Table of Contents
Uniword supports processing multiple documents in batch, including bulk conversion, validation, and transformation workflows.
1. Batch Conversion
Convert multiple DOCX files to MHTML (or vice versa):
require 'uniword'
Dir.glob('documents/*.docx').each do |path|
doc = Uniword.load(path)
output = path.sub('.docx', '.mhtml')
doc.save(output)
puts "Converted: #{path} -> #{output}"
rescue Uniword::Error => e
warn "Failed: #{path} - #{e.message}"
end
2. Batch Verification
Verify multiple documents and collect results:
require 'uniword'
require 'json'
results = {}
Dir.glob('documents/*.docx').each do |path|
result = Uniword::Verification.verify(path)
results[path] = {
valid: result.valid?,
errors: result.issues.count { |i| i.severity == :error },
warnings: result.issues.count { |i| i.severity == :warning }
}
end
puts JSON.pretty_generate(results)
3. Parallel Processing
For CPU-intensive operations on large document collections, use Ruby’s threading:
require 'uniword'
paths = Dir.glob('documents/*.docx')
mutex = Mutex.new
results = []
paths.each_slice(4) do |batch|
threads = batch.map do |path|
Thread.new(path) do |p|
result = Uniword::Verification.verify(p)
mutex.synchronize { results << [p, result.valid?] }
end
end
threads.each(&:join)
end
results.each { |path, valid| puts "#{path}: #{valid ? 'OK' : 'FAILED'}" }
|
Uniword’s thread safety depends on lutaml-model’s thread safety.
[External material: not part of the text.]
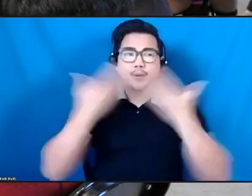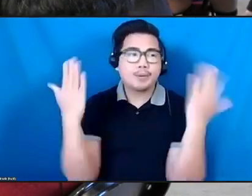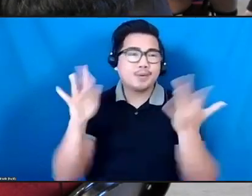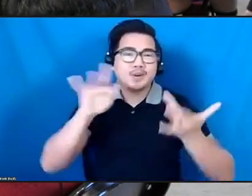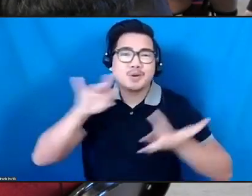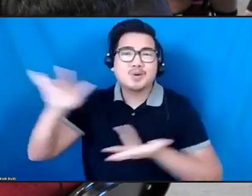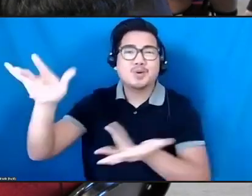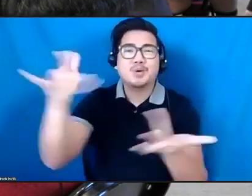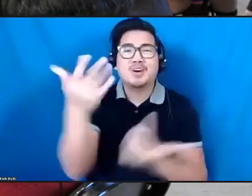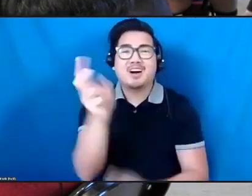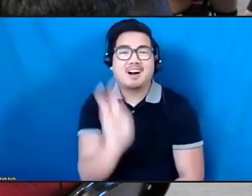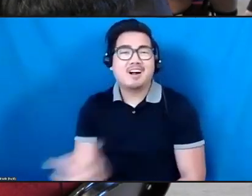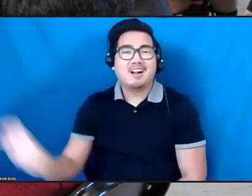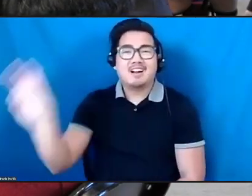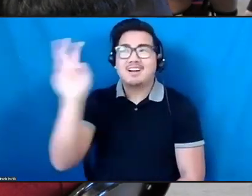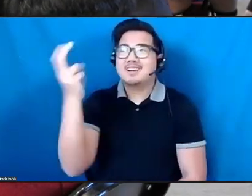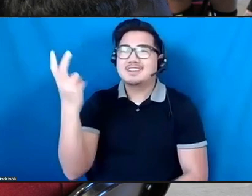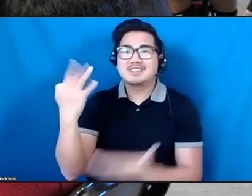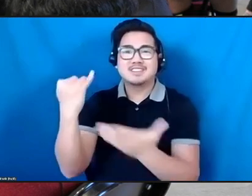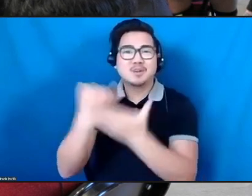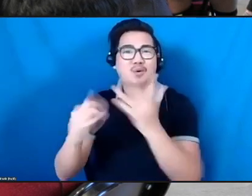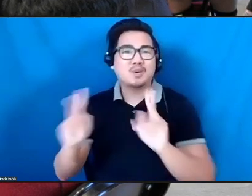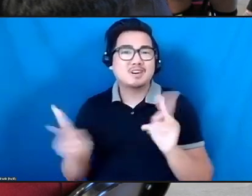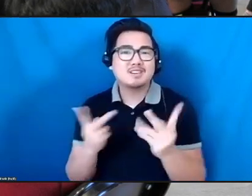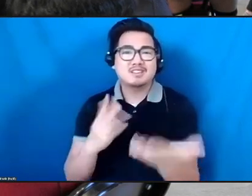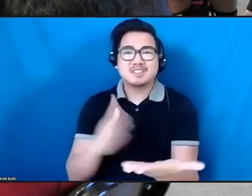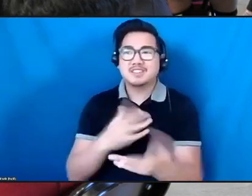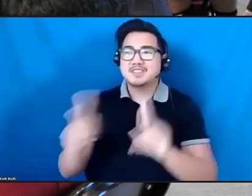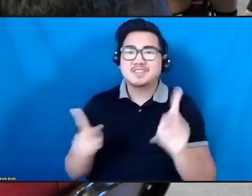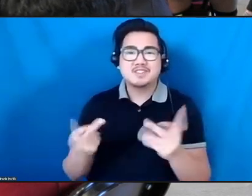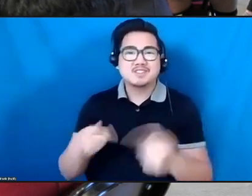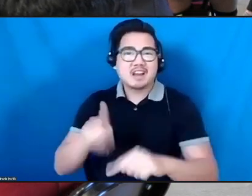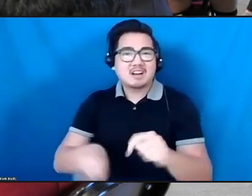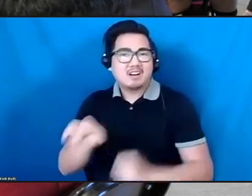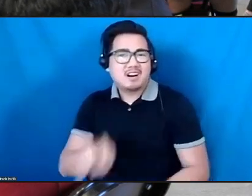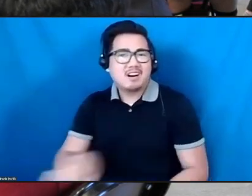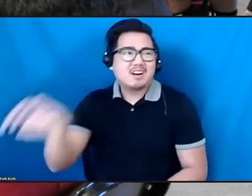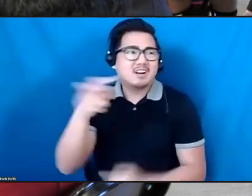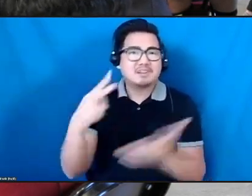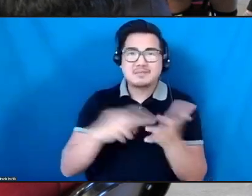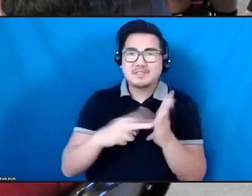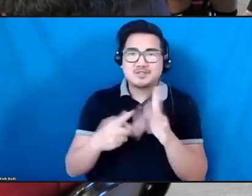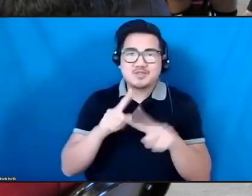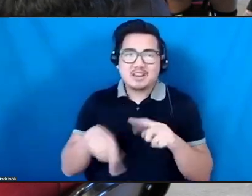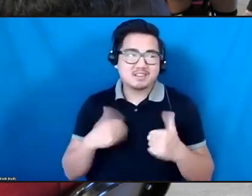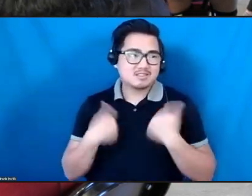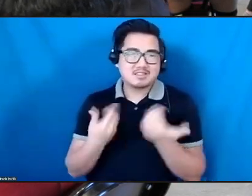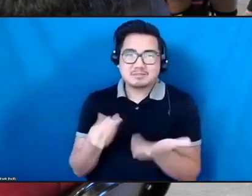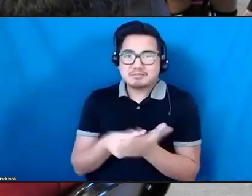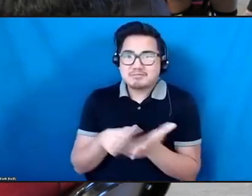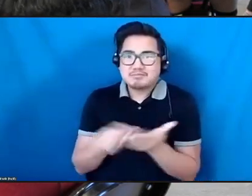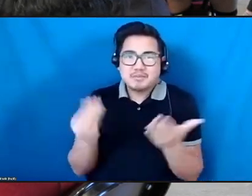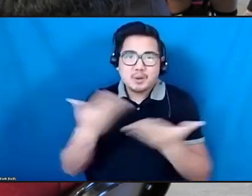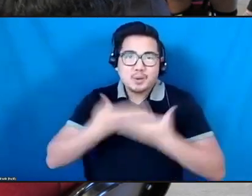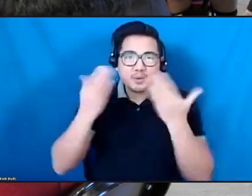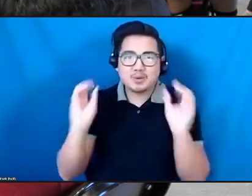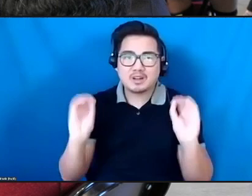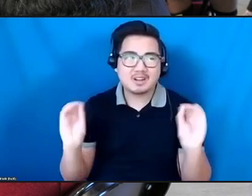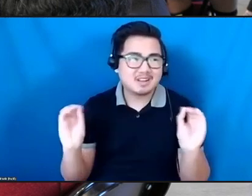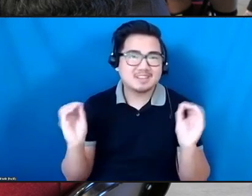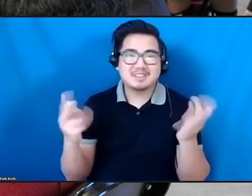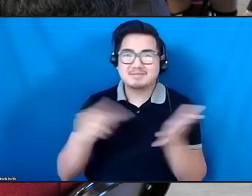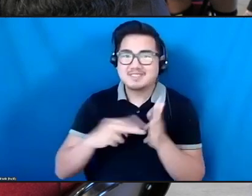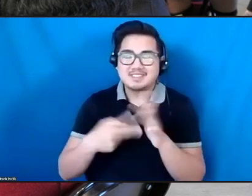musician was able to live because they had no health insurance, they had no livelihood, and so I think the bad part of that was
Each thread should create its own document instances rather than sharing them. |
4. CLI Batch Processing
Use shell scripting for simple batch operations:
# Verify all DOCX files in a directory
for f in documents/*.docx; do
echo "Verifying: $f"
uniword verify "$f" --json > "reports/$(basename "$f" .docx).json"
done
# Convert all DOCX files to MHTML
for f in documents/*.docx; do
ruby -runiword -e "Uniword.load('$f').save('${f%.docx}.mhtml')"
done